[ESTRATTO DEL DOCUMENTO]:

────────────────────

Ahimè!, s’è persa la classe

di Diego Giachetti

Quando si nomina la parola classe sociale è prevedibile l’obiezione di chi fa notare la necessità di declinare il concetto con quello di composizione di classe, nel senso che le classi sociali, definite dal posto che occupano all’interno di dati rapporti di produzione, sono dei “contenitori” il cui contenuto varia storicamente col variare del modo di produzione. Mutano le forme di organizzazione sociale e tecnica del lavoro, inevitabilmente nuove generazioni sostituiscono nelle classi quelle vecchie, tende a variare la composizione di genere, etnica, dovuta ai flussi migratori. Attualmente però l’obiettore della composizione di classe non mira unicamente a porre questa doverosa precisazione. Più che alla composizione di classe, a ben vedere, punta a una scomposizione della classe; assume cioè quelle variabili prima indicate per dire che il concetto di classe sociale è vuoto: perché si dà una classe solo se lotta e se ha piena coscienza, altrimenti no; perché oggi l’identità di classe, scomposta in altre identità, ha rotto i vecchi confini e ne ha tracciati di nuovi.

────────────────────

[PARTI DELL'ESERCIZIO]:
**1)** Nel brano sulla classe sociale, elenca per favore i cambiamenti nominati nella frase che comincia con "Mutano le forme".
**2)** Riprendi il brano sulla classe sociale e proseguilo a partire dalla sua ultima frase.

[RECORD FORNITI]:
────────────────────

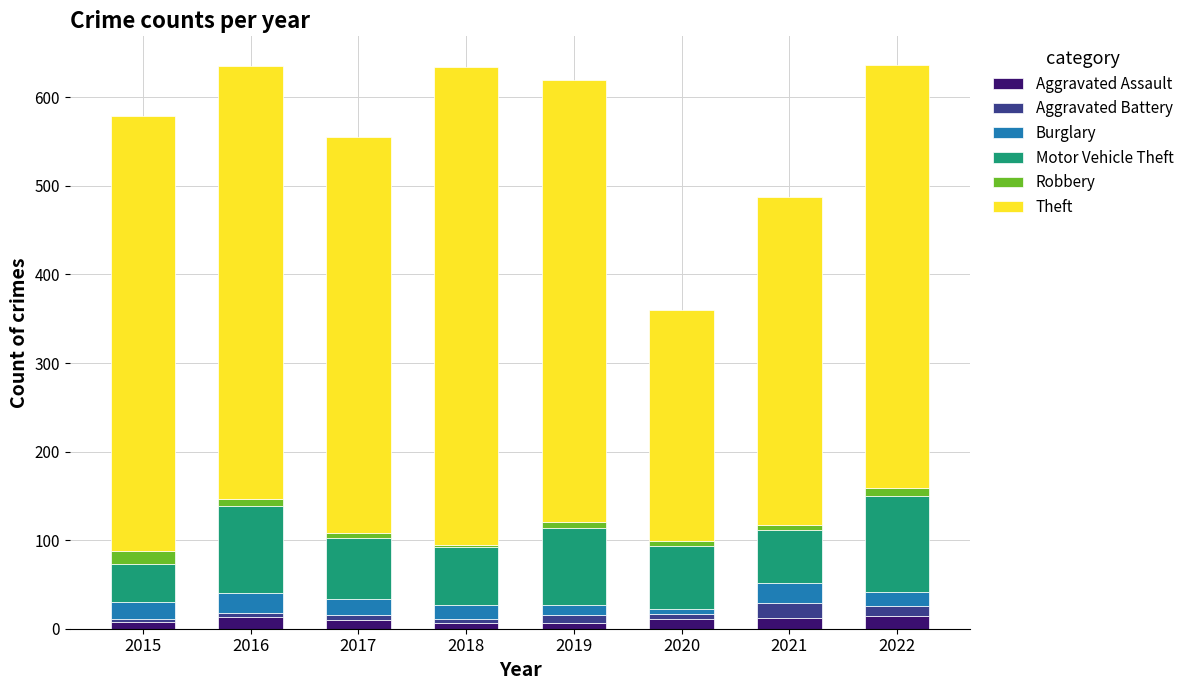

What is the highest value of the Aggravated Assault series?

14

────────────────────

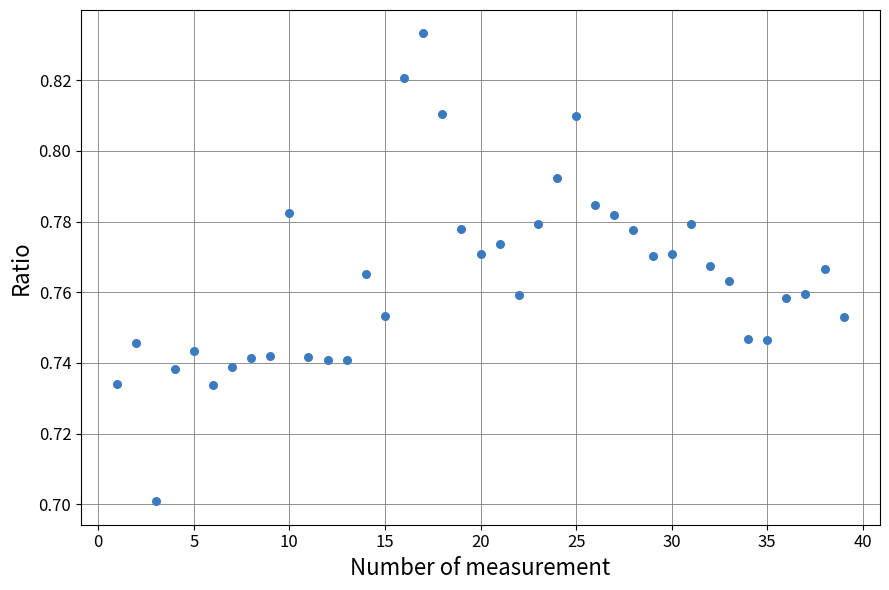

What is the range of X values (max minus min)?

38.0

────────────────────

[RISPOSTE PER COMPITO]:
**1)**
- Mutano le forme di organizzazione sociale e tecnica del lavoro.
- Nuove generazioni sostituiscono nelle classi quelle vecchie.
- Tende a variare la composizione di genere, etnica, dovuta ai flussi migratori.

**2)**
Intermittenza e dissoluzione della classe lavoratrice?


Chi ritiene che una classe sociale, in questo caso il movimento dei lavoratori salariati, esista solo nella misura in cui ha coscienza di sé e la esprime attraverso la costituzione di sinergie organizzative politiche, sindacali, associative e culturali ha risolto il problema. Poiché oggi le organizzazioni dei lavoratori o sono in crisi profonda, oppure sono sotto l’influenza delle idee della classe dominante, si deduce che quella narrazione ha cessato di esistere e, evidentemente, con essa il soggetto narrato. Il proletariato non è più rosso lamentano, quindi non esiste più.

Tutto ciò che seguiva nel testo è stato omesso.